=== ASSIGNED TASK ===
Beginning with the line that holds "4: (38, 55)", copy each line through the end of the material below, exactly and with no pictures.

════════════════════

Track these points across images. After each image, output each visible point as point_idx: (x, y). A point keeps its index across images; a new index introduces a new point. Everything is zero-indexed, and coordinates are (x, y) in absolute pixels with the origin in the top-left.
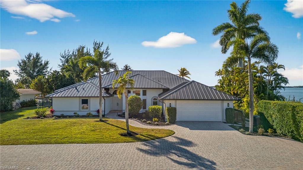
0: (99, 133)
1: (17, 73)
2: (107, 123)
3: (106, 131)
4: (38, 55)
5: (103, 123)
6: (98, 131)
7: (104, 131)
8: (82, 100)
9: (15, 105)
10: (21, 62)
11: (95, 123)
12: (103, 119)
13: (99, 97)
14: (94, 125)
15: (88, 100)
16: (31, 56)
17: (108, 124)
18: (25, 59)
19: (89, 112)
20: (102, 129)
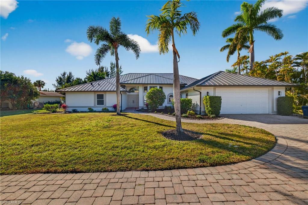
0: (118, 132)
1: (55, 86)
2: (127, 117)
3: (130, 128)
4: (70, 74)
5: (121, 117)
6: (116, 127)
7: (127, 128)
8: (97, 95)
9: (39, 104)
10: (58, 78)
11: (111, 117)
12: (121, 113)
13: (115, 91)
14: (109, 120)
15: (103, 95)
16: (65, 74)
17: (130, 117)
18: (61, 76)
19: (105, 108)
20: (123, 125)
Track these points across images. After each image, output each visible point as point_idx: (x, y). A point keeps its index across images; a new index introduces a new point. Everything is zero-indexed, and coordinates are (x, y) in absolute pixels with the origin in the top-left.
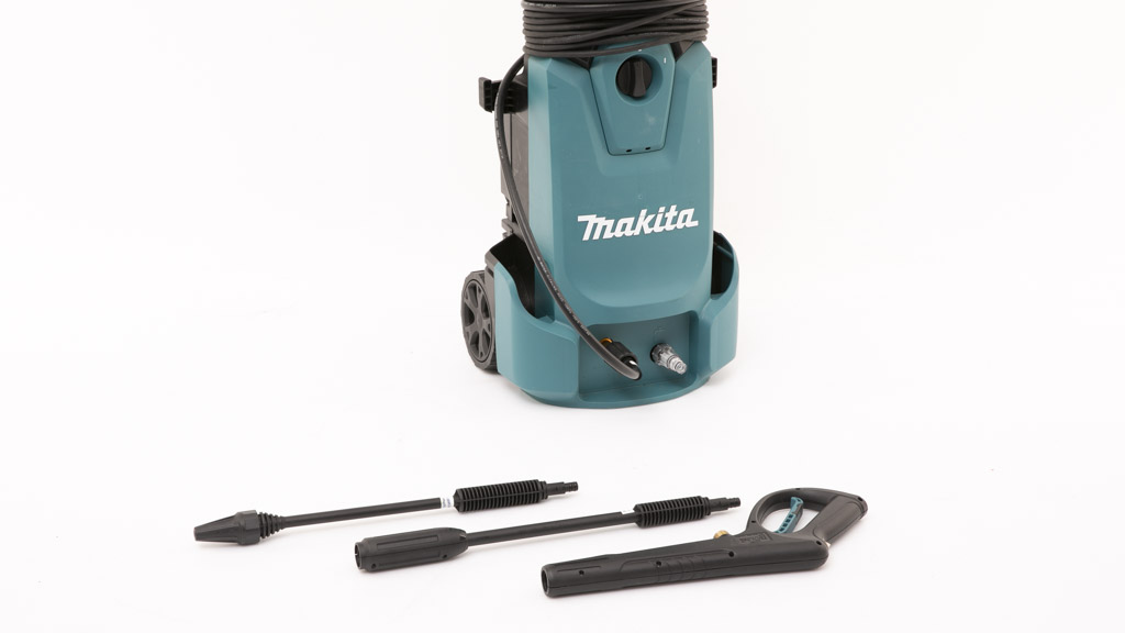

════════════════════

=== OUTPUT OF THE TASK ===
4: (38, 55)
5: (103, 123)
6: (98, 131)
7: (104, 131)
8: (82, 100)
9: (15, 105)
10: (21, 62)
11: (95, 123)
12: (103, 119)
13: (99, 97)
14: (94, 125)
15: (88, 100)
16: (31, 56)
17: (108, 124)
18: (25, 59)
19: (89, 112)
20: (102, 129)
0: (118, 132)
1: (55, 86)
2: (127, 117)
3: (130, 128)
4: (70, 74)
5: (121, 117)
6: (116, 127)
7: (127, 128)
8: (97, 95)
9: (39, 104)
10: (58, 78)
11: (111, 117)
12: (121, 113)
13: (115, 91)
14: (109, 120)
15: (103, 95)
16: (65, 74)
17: (130, 117)
18: (61, 76)
19: (105, 108)
20: (123, 125)
Track these points across images. After each image, output each visible point as point_idx: (x, y). A point keeps its index across images; a new index introduces a new point. Everything is zero-indexed, and coordinates are (x, y) in absolute pixels with the origin in the top-left.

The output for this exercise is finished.